In accordance with its charter, the Audit Committee will be comprised of a minimum of three directors, appointed by the Board, who shall meet the applicable independence, audit committee composition and Qualified Legal Compliance Committee composition requirements promulgated by the SEC, NASDAQ, any other exchange upon which securities our securities may be traded, or any governmental or regulatory body exercising authority over Citrix. In addition, each member of the Audit Committee will be free from any relationship that, in the opinion of our Board, would interfere with the exercise of his or her independent judgment as a member of the Committee.
At the time of his or her appointment to the Audit Committee, each member must (i) be able to read and understand fundamental financial statements, including a balance sheet, cash flow statement and income statement and (ii) not have participated in the preparation of our financial statements or any of our current subsidiaries at any time during the past three years.
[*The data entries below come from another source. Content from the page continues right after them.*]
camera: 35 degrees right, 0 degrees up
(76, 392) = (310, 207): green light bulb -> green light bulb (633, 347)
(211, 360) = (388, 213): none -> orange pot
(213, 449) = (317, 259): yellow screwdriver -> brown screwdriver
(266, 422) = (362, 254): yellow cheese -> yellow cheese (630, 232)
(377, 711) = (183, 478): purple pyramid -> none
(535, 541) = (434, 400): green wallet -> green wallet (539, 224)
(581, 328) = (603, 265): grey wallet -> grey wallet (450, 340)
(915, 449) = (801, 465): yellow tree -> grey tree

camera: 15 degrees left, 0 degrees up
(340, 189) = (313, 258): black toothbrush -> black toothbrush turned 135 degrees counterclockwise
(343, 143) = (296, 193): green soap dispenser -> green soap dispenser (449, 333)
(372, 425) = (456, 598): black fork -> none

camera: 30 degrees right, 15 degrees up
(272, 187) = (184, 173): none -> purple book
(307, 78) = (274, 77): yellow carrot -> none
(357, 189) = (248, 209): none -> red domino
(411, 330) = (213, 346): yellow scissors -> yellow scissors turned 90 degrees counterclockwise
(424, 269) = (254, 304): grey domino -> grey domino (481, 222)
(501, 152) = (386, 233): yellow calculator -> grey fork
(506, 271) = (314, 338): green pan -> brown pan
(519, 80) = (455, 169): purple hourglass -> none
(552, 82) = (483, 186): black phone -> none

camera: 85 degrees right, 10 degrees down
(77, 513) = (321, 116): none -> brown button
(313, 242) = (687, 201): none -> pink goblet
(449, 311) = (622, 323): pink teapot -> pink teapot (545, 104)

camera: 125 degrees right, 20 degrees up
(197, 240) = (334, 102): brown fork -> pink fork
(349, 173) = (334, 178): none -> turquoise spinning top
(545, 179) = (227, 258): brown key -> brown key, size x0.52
At least one member of the Audit Committee must have had past employment experience in finance or accounting, requisite professional certification in accounting, or other comparable experience or background which results in the individual’s financial sophistication, including being or having been a chief executive officer, chief financial officer or other senior officer with financial oversight responsibilities. Further, at least one member of the Audit Committee shall qualify as an “audit committee financial expert” (as such term is defined under the SEC’s rules).
The members of the Audit Committee are elected by our Board at the Board meeting following our annual stockholder meeting. Each member is to serve until his or her successor is duly elected and qualified or until his or her earlier resignation or removal. Unless a Chair is elected by the full Board, the members may designate a Chair by majority vote of the full Committee membership.
The Audit Committee will meet as necessary to enable it to fulfill its responsibilities and duties and must meet with management, the internal auditors and the independent accounting firm in executive sessions at least quarterly to discuss matters for which the Committee has responsibility.